» **Problem a**: Please repeat, without changes, the part of the article on the SWAROG project that opens with the words containing "Therefore, the greatest" and closes with "of this type.".

» **Text block**:
▬▬▬▬▬▬▬▬▬▬

Sign in

 

Faculty of Information and Communication Technology

Exposing Fake News, or the SWAROG Project

Date: 27.09.2021 Category: Science

The development of a system detecting sources of deliberate disinformation is the main goal of the SWAROG project, carried out by scientists from the Faculty of Electronics at Wrocław University of Science and Technology. Their research was approved an over PLN 8.6 million grant from the National Centre for Research and Development.

fake_news1.jpgThe funding was granted under the Strategic Program for Scientific Research and Development "Advanced information, Telecommunications and Mechatronic Technologies" – Infostrateg I. In total, nearly PLN 55 million of grants were awarded to ten projects, and the application prepared by our scientists – as the only one – was given the maximum number of points.
The consortium that will implement the project, apart from Wrocław University of Science and Technology, also includes MATIC Inc. and Bydgoszcz University of Science and Technology.

Tracking disinformation

The “Artificial Intelligence Disinformation Detection System" (SWAROG) project is focused on the detection of intentional disinformation sources using tools that can be developed with machine learning methods.
The project was divided into three phases, and in the first of them our scientists will check the possibility of implementing the idea and achieving the assumed results.

“From the available literature on the subject, which we have also contributed to a bit in recent years, we know that the implementation of an automatic fake news detection system is possible, but its basic limitation is the difficulty in obtaining appropriate data to build a reliable predictive system,” explains Paweł Ksieniewicz, Ph.D. from the Department of Network and Computer Systems at the Faculty of Electronics, who will lead the research and development works.

Importantly, the problem is not to create a large enough data set that could be used by researchers to build recognition models, but to reliably label it so that the artificial intelligence system is given the ability to effectively distinguish between fact and attempted disinformation.

Therefore, the greatest challenge of the first phase will be to develop mechanisms of objective content labelling and to use them in the acquisition of a large and reliable data set in Polish, which will cover a long range of publication time and thus be the first available fake news corpus of this type.

▬▬▬▬▬▬▬▬▬▬

» **Problem b**: Reproduce every line of the listing below word for word, leaving the pictures out of your answer.

(Stored data entries)
▬▬▬▬▬▬▬▬▬▬

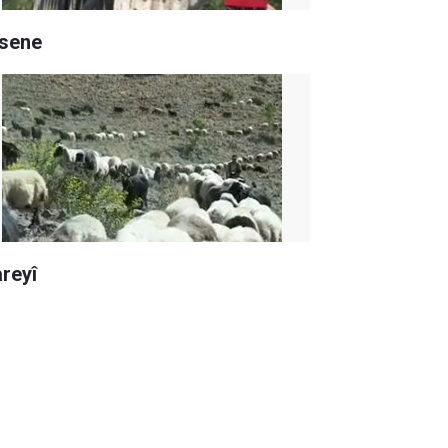
sene
reyî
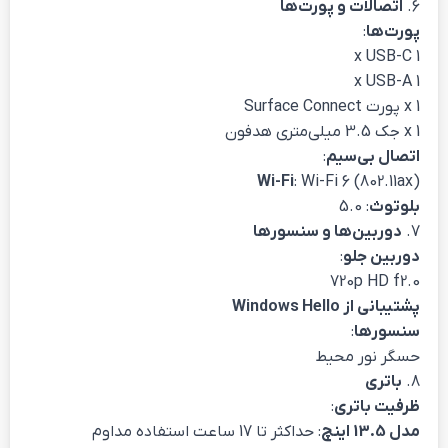
6.
اتصالات و پورت‌ها
پورت‌ها
:
1 x USB-C
1 x USB-A
1 x پورت Surface Connect
1 x جک 3.5 میلی‌متری هدفون
اتصال بی‌سیم
:
Wi-Fi
: Wi-Fi 6 (802.11ax)
بلوتوث
: 5.0
7.
دوربین‌ها و سنسورها
دوربین جلو
:
720p HD f2.0
پشتیبانی از Windows Hello
سنسورها
:
حسگر نور محیط
8.
باتری
ظرفیت باتری
:
مدل 13.5 اینچ
: حداکثر تا 17 ساعت استفاده مداوم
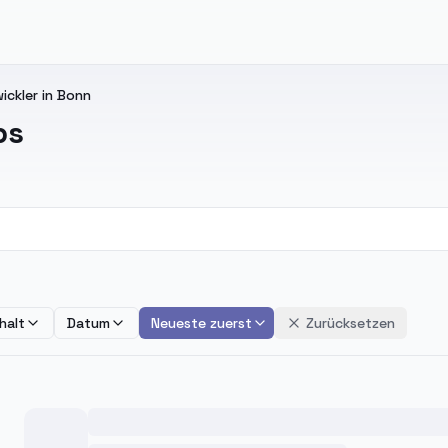
ckler in Bonn
bs
halt
Datum
Neueste zuerst
Zurücksetzen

▬▬▬▬▬▬▬▬▬▬

» **Answer a**:
Therefore, the greatest challenge of the first phase will be to develop mechanisms of objective content labelling and to use them in the acquisition of a large and reliable data set in Polish, which will cover a long range of publication time and thus be the first available fake news corpus of this type.

» **Answer b**:
sene
reyî
6.
اتصالات و پورت‌ها
پورت‌ها
:
1 x USB-C
1 x USB-A
1 x پورت Surface Connect
1 x جک 3.5 میلی‌متری هدفون
اتصال بی‌سیم
:
Wi-Fi
: Wi-Fi 6 (802.11ax)
بلوتوث
: 5.0
7.
دوربین‌ها و سنسورها
دوربین جلو
:
720p HD f2.0
پشتیبانی از Windows Hello
سنسورها
:
حسگر نور محیط
8.
باتری
ظرفیت باتری
:
مدل 13.5 اینچ
: حداکثر تا 17 ساعت استفاده مداوم
ckler in Bonn
bs
halt
Datum
Neueste zuerst
Zurücksetzen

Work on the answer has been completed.